What was I thinking...? Notes to myself are cryptic.
September 15, 2006 6:10 PM   Subscribe

What does this statement mean, "Life is 18% grey."?

Recently, I came across one of my old notebooks from a photography class that I attended about 15-20 years ago. The class covered the usual: composition, aperture, shutter speed, depth of field, lighting, etc.

In the margins of one page, where I had notes about using a gray card in determining lighting needs, I have philosophically written that "Life is 18% grey."

I can't figure out what I meant by that. As I study the handwriting in the notebook, the only thing I remember about that night in class, is feeling really wowed by myself during the lecture when I wrote the note... like, "that's deep." So, now I feel really bothered because I can only recall that I had felt like I had this really powerful thought... but now I have no clue what it means exactly.

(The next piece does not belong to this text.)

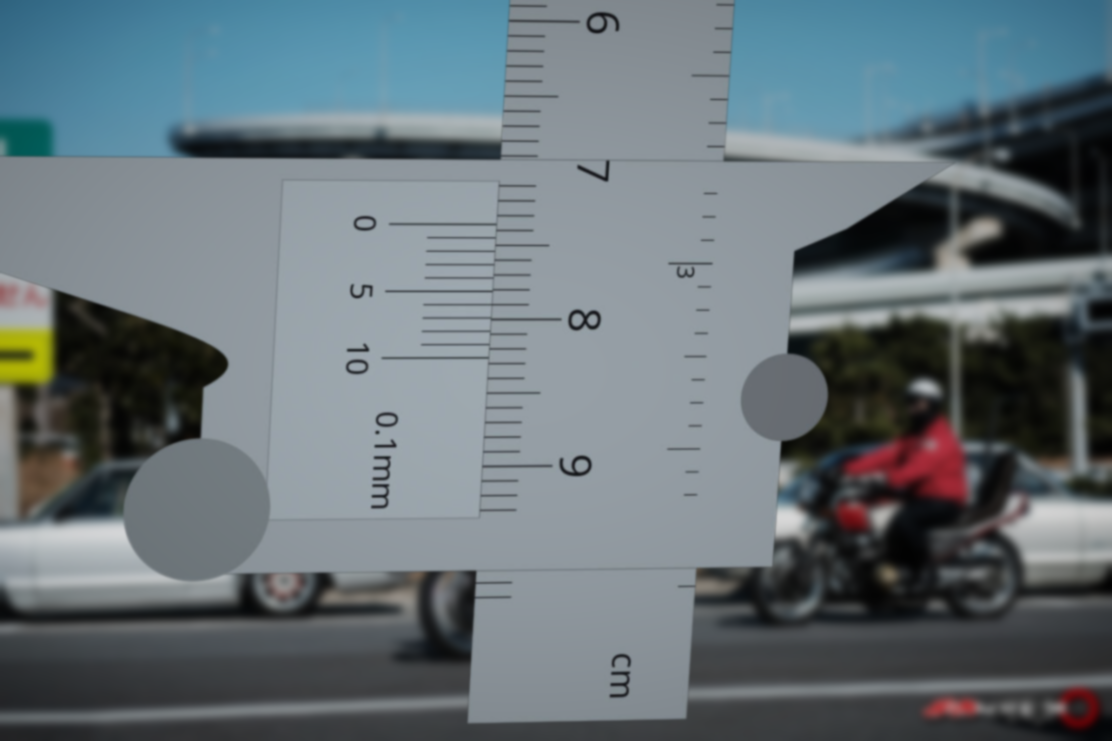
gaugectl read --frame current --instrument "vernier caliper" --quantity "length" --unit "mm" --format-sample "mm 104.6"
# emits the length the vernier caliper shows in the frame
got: mm 73.6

I have bipolar disorder... and hence, I often view the world using a very polarized perspective. I remember being in a depressed state at the time of this particular class. So, I'm not sure if I was being morbid.

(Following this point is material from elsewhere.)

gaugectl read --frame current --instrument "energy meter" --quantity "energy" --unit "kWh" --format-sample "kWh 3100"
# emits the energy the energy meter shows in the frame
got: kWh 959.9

Anybody have some ideas of what I was thinking that day long ago? What does a photographer's gray card have to do with defining life?
posted by chase to Religion & Philosophy (8 answers total) 4 users marked this as a favorite
Maybe not!
posted by kcm at 6:19 PM on September 15, 2006

Best answer: As you probably learned in the photography class, in most scenes the light and dark in a scene averages out to medium gray, which is 18%. One way this could be applied to life is that the good and the bad average out and if you calibrate your expectations for medium, you will generally be able to cope. It could be a reminder to not allow how you feel color the way you make decisions.

That's the kind of thing it would mean to me, at any rate.
posted by kindall at 6:21 PM on September 15, 2006

It refers to the Zone System, employed in black-and-white photography, formulated by Ansel Adams and Fred Archer in 1939.

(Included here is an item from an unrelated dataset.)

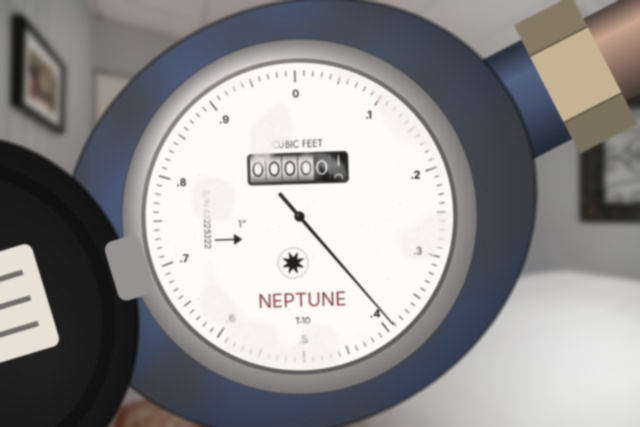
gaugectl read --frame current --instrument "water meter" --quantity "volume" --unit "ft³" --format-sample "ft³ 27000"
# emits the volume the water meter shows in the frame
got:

18% gray/grey is "middle gray/grey"/ zone 5 -- the mid-point for calibrating light meters, etc.

You likely were considering 18% as "balance" -- as a "settled" state in which emotion and logic is balanced; in which one might feel restive and not on either end of polar opposites one experiences with bipolarity.
posted by ericb at 6:22 PM on September 15, 2006

Or, what kindall said!
posted by ericb at 6:22 PM on September 15, 2006

And the standard Kodak Grey card is 18% grey.
posted by Gungho at 7:43 PM on September 15, 2006

Following from what kindall said, it sounds like a note to yourself to keep your perceptions of things in perspective. Sometimes, if your life is going badly for a long time, or if you slip into depression, you no longer even see how crappy things are. You sink into resignation, settle for small happinesses here and there, and forget that life is actually supposed to be a lot better than that. Similarly, you could have everything a person could ask for but fail to realize it.

If you have a psycological condition that makes it hard for you to keep perspective in life, the "18% grey" rule from photography would probably seem like a really cool thing. Your own internal light meter is really unreliable. Makes sunny scenes look dim. Makes a candle in a dark room look like a big blurry sun. But if you have that 18% grey card around, you can always calibrate your meter to it so the darks come out looking dark they almost look wet, and the lights actually blow your hair back with their brightness.

Could be a note to self about something like that.
posted by scarabic at 7:50 PM on September 15, 2006 [1 favorite]

If could also be a reference to your perspective on life with bipolar disorder. Life being a mix of deep shadows/highlights, while trying to aim for that elusive middleground.
posted by nakedcodemonkey at 11:41 PM on September 15, 2006

if 18% gray is the average of any given moment captured on b/w film, then any given moment of one's life is 18% gray.